It’s tart, tangy, bitter and sweet – all at the same time. The negroni is an acquired taste for sure, but I’ve discovered it’s the ultimate sipping cocktail both for hot weather, and any time you need a quick trip back to Italy (even if it’s only lasts to the bottom of the glass). This drink is refined and stylish like so many great things Italian – bicycles, cars, fashion and shoes, women, and of course great bike races.
Moderation should always be observed, and allows one to enjoy a multitude of life’s pursuits and happiness.
The complete negroni Kit a la Pez requires everything you see here: Campari, gin, sweet vermouth, orange, ice and a shaker.
The ingredients are oh so European – which only adds to their appeal and harkens up images of James Bond meets Fausto Coppi – in a cocktail glass.
Depending on whose research you believe, the Negroni was invented sometime in the first half of the 20th century.
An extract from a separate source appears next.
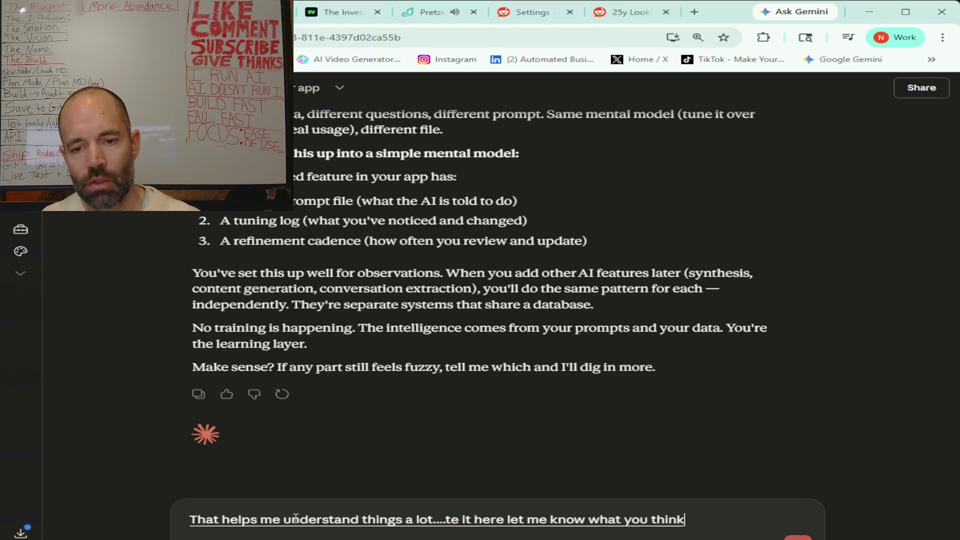
{"action": "type", "text": " seems like it's definitely my target market"}
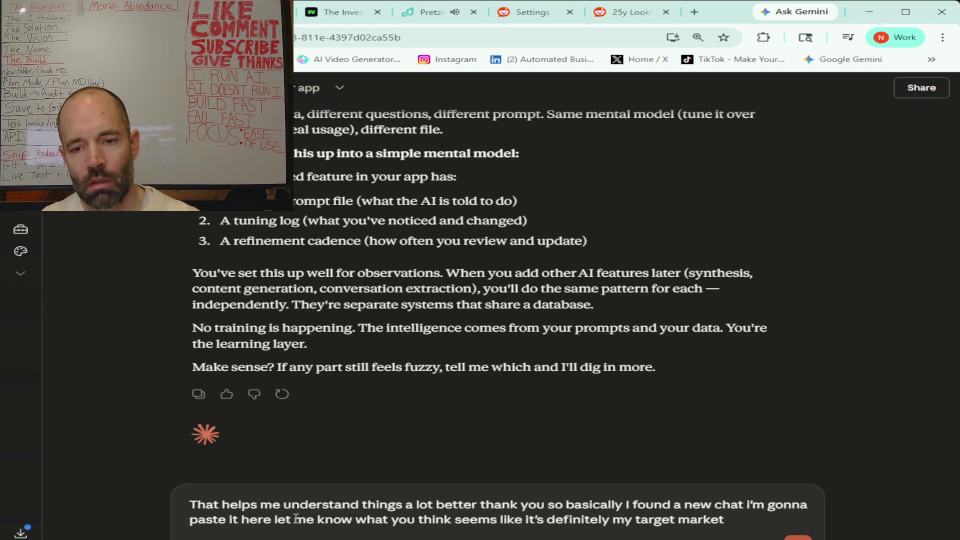
{"action": "type", "text": " but i'm just thinking maybe"}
Wikipedia.org states it’s origins as being: “invented in Florence, Italy in the early 1920s. It was named for Count Camillo Negroni, the man who invented it by asking a bartender to add gin to the Americano, his favorite drink. However, the word Negroni doesn’t appear in English cocktail guides before 1947, so the drink’s true origins are uncertain.”
My personalized version requires mashing 1/4 of a ripe orange into the glass first.
One thing is true – while an embarrassing number of North American bartenders have no idea which end of a negroni to light, you’ll be hard pressed to find a bar-man in Italy who won’t offer you a knowing nod and even suggest his own ‘version’ of the drink. It’s yet another element that makes this drink cool.
Here’s my recipe:
• 3 parts Gin
• 2 parts Sweet vermouth
• 1 part Campari
• 1 quarter fresh orange
• lots of ice
Serve ‘em in a lowball tumbler or martini glass.
Garnish with a twist of orange peel.
When sipping in Italy, the chips and olives are a common accompaniment. Also note the tall pour – expect ’em super-sized when ordered in Italia.
Let’s Make This Bad Boy
1. I like to start by prepping the glass. Cut a quarter section from a ripe orange, I prefer the ‘navel’ variety, but also enjoy a blood orange on occasion. Remove the peel and muddle the whole section of fruit into the bottom of your glass – leave it in – pulp and all. I picked up this trick from a bartender at the Jewel bar in London and have made it my own.
2. Next, fill your shaker with ice – you want this baby ‘ice, ice baby’ cold – that’s ice cold for those of you who’ve never heard of Vanilla Ice.
3. Next, measure out the spirits, I start with the big pours and work my way down to the more delicate finer measures. So in goes your gin, followed by 2 parts of sweet vermouth, and finally the 1 part Campari. Remember that a ‘part’ can be any measure you choose – the key here is the relationship between the measured volumes of said spirits. I usually aim for a 2-3 ounce drink, so my measures are around 1/2 oz. Each.
4. Now that the spirits and ice are getting acquainted in your shaker, you can get things really going by giving it a good shake. You want the spirits to cool down quickly without melting too much ice (for fear of dilution!).
6. Crown your latest achievement with a nice twist of orange peel – and serve!
The time to drink one is before dinner – as an apertif to stimulate the appetite – although my personal experience confirms that too many negronis will in fact have the opposite effect. I really like ‘em in the heat of summer, and nothing celebrates the finish of the Giro in Milan like a tall cool negroni. But they’re great all year round – and especially now that holiday season is upon us.
So instead of reaching for yet another malted-beverage or glass of wine, I recommend going off the front and pouring a round of negronis as the ice-breaker at your next family get together, Christmas party, or seasonal celebration. And if you don’t like it, hey you can always have a microbrew (as you’re absorbed by the pack.).
Don’t forget to toast your friends, neighbors, self and of course PEZ! And remember – drink responsibly – you’ve got a lot more riding ahead of you.